Complete the following -
1. In the article on Trump and fire officials, reproduce everything from "Trump Rescued by" down to "his rally venues." word for word.
2. According to the article on Trump and fire officials, what did local estimates put the actual attendance at for the February event in Madison, Ala.?
3. Write the next part of the article on Trump and fire officials, picking up after its final sentence.

Text excerpt -
---*---
Trump Rescued by Firefighters Before Blasting Colorado Springs Fire Marshal
When it comes to first responders, Donald Trump plays favorites. It’s no secret that the Republican presidential nominee likes police officers. A lot. But firefighters — that relationship may be just a bit more complicated.
Since Trump’s campaign began, a series of fire officials across the country have become his unwitting nemeses, as Trump publicly grumbles about their enforcement of the capacity restrictions at some of his rally venues.
At a February event in Madison, Ala., for instance, he complained at least twice that the fire marshal had closed the gates of the stadium where he said some 32,000 had come to hear him speak (local estimates put the figure of actual attendees at closer to 10,000). “Let them come in, Mr. Fire Marshal,” Trump said.
In a rare shift earlier this month, Trump had the opposite complaint: Phoenix officials, he said, “broke the fire code” by allowing too many people into the Convention Center room where he’d spoken.
---*---
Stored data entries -
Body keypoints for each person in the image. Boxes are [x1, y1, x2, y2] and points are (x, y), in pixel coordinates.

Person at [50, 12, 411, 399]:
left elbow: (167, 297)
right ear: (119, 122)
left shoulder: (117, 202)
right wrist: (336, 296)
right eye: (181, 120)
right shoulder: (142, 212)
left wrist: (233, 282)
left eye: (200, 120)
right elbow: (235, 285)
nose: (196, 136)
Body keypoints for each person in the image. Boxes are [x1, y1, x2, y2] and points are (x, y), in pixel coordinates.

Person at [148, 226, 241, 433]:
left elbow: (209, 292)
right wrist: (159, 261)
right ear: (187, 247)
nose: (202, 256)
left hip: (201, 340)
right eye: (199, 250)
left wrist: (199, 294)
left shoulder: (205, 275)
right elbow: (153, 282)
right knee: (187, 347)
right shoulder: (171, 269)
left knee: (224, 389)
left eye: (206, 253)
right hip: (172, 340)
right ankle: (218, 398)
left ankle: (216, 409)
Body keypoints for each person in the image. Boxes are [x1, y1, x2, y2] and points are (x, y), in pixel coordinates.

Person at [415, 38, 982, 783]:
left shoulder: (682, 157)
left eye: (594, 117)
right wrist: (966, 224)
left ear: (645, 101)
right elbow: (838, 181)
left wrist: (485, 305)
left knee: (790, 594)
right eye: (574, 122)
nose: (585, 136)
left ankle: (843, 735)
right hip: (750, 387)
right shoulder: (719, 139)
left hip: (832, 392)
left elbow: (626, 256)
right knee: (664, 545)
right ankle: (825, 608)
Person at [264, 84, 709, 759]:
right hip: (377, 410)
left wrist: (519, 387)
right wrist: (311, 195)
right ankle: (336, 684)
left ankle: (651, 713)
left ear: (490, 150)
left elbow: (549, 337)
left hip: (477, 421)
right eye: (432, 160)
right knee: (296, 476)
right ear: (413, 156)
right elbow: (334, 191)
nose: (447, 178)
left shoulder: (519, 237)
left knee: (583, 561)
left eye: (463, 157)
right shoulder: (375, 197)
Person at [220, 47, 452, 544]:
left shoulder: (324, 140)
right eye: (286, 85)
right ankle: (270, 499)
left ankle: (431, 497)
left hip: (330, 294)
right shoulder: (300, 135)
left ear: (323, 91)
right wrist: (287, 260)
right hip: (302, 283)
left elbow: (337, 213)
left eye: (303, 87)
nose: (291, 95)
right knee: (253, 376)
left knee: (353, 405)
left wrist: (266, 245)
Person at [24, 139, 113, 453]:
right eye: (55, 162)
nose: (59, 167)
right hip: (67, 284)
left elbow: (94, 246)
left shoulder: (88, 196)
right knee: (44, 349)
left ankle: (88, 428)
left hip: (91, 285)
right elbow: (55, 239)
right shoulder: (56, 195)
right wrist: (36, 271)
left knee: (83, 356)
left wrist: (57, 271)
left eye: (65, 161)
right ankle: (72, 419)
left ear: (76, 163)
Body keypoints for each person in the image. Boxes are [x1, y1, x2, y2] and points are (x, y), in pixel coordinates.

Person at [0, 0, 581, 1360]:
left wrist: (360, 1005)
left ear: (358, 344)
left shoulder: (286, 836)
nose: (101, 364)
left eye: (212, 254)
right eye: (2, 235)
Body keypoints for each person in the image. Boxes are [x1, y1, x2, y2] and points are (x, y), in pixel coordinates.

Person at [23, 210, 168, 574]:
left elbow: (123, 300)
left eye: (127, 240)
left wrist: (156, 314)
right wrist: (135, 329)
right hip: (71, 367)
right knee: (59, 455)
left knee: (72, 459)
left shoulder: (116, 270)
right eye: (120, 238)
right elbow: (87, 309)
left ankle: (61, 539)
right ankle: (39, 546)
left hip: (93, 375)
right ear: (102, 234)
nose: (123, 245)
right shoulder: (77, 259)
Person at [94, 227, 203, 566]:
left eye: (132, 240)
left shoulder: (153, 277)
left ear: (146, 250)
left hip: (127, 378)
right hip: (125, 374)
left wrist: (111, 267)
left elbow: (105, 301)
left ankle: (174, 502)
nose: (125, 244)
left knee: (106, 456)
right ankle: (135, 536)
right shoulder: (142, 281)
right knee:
---*---
Results for each task -
1.
Trump Rescued by Firefighters Before Blasting Colorado Springs Fire Marshal
When it comes to first responders, Donald Trump plays favorites. It’s no secret that the Republican presidential nominee likes police officers. A lot. But firefighters — that relationship may be just a bit more complicated.
Since Trump’s campaign began, a series of fire officials across the country have become his unwitting nemeses, as Trump publicly grumbles about their enforcement of the capacity restrictions at some of his rally venues.

2. Closer to 10,000.

3.
Convention Center officials in Phoenix don't want to admit that they broke the fire code by allowing 12-15,000 people in 4,000 code room.
— Donald J. Trump (@realDonaldTrump) July 12, 2015
Those numbers didn’t quite jibe with the count of 4,200 to 4,500 his campaign gave reporters at the event — or with the fire department’s own numbers, which fell squarely in the middle of that range.
“Once capacity was reached, we closed the doors. No rules or codes were broken, and no one was in danger at anytime,” Phoenix Fire Department spokeswoman Shelly Jamison told local station KPNX, adding that the Trump campaign had been offered the use of a larger room, but had declined.
So there have been a few fiery attacks over the past few months. But on Friday in Colorado, Trump had a much less heated encounter with the Colorado Springs Fire Department after he and nine others were trapped in an elevator at The Mining Exchange Hotel.
“The firefighters were able to secure the elevator, open the top elevator hatch, lower a ladder into the elevator, which allowed all individuals to self-evacuate, including Mr. Trump, onto the second-floor lobby area,” fire department spokesman Steven Wilch told Colorado station KRDO in a Saturday report. Trump was over an hour late to his event at the University of Colorado campus located in solidly conservative Colorado Springs — but he made it.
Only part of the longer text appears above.